AT&T Hacker Andrew Auernheimer sentenced to 3.5 Years in prison


 AT&T Hacker Andrew Auernheimer sentenced to 3.5 Years in prison
Grey hat hacker Andrew Auernheimer, also known famously as “weev” has been handed a sentence of 41 months in prison for the AT&T hack and has also been fined 73,000 dollars as restitution by a New Jersey district court. The hack had led to the theft of personal information and credentials of more than 114,000 iPad users including many prominent personalities.
It all started in June 2010 when weev along his congregation of computer experts known as Goatse security exposed a security flaw in the iPad user data base of AT&T. After exposing the security loophole, he gave the details of the hack and the leaked data to the website Gawker, which then published them in an article while also mentioning the high profile persons whose emails had been hacked.
He was apprehended in January 2011 by the F.B.I. after the investigation was handed over to them and he was to be charged with a single count of conspiracy of unauthorized access to a computer and one count of computer fraud. His co-defendant Daniel Spitler was let out on a bail and he pleaded guilty to the same charges and awaits a sentencing.

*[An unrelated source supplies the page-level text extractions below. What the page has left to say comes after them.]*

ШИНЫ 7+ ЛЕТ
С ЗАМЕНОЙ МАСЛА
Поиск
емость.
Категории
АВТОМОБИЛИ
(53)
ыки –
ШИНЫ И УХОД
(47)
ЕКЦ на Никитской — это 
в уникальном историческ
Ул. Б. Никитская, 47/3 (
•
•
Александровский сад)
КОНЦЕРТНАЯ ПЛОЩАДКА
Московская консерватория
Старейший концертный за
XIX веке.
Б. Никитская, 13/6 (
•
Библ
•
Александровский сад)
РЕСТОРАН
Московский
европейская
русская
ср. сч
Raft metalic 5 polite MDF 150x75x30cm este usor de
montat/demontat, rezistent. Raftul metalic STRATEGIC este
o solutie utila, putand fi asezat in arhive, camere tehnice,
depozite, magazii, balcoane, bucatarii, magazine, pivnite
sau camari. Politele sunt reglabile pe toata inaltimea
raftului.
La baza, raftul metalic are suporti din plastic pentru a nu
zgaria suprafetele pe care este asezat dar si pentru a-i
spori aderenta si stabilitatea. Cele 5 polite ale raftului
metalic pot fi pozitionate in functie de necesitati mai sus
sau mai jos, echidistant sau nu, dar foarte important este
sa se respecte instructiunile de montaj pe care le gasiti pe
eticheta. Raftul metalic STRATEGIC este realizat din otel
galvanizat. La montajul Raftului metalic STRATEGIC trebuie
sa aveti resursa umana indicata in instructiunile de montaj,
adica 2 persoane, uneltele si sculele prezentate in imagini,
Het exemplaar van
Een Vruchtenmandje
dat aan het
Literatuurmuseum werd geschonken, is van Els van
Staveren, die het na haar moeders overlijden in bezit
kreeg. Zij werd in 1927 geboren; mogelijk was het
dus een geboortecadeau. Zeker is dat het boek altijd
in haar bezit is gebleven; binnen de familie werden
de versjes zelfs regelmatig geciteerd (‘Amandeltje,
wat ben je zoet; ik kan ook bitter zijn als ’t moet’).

Auernheimer was convicted in November last year by a jury in Newark, New Jersey on one count of conspiracy to gain unauthorized access and a count of identity theft. The range of the sentence could have been from 33 to 41 months, and the court went with the higher one in this case as prosecutors were of the opinion that high prison serving time would lead to repetition of such acts by hackers.
Prominent people affected in the AT&T hack included New York Mayor Michael Bloomberg, Chicago Mayor Rahm Emanuel, ABC news anchor Diane Sawyer and a Hollywood producer Harvey Weinstein.
According to the prosecutors and related officials, the hacker chose to go with the security flaw exposing theory after he found that he was in deep waters. U.S. attorney Paul Fishman commented that  “When it became clear that he was in trouble, he concocted the fiction that he was trying to make the Internet more secure, and that all he did was walk in through an unlocked door,” and that “The jury didn’t buy it, and neither did the court in imposing sentence.” Moreover, prosecutors have termed Auernheimer as a well known computer hacker and internet troll and that his intent had been to disrupt the services on the internet.

Auernheimer had protested against the sentence and his lawyer had asserted that since no passwords had been stolen there was no need of a long term prison sentence. He also quoted a similar case where the defendant was let off with six months prison for much serious intrusion.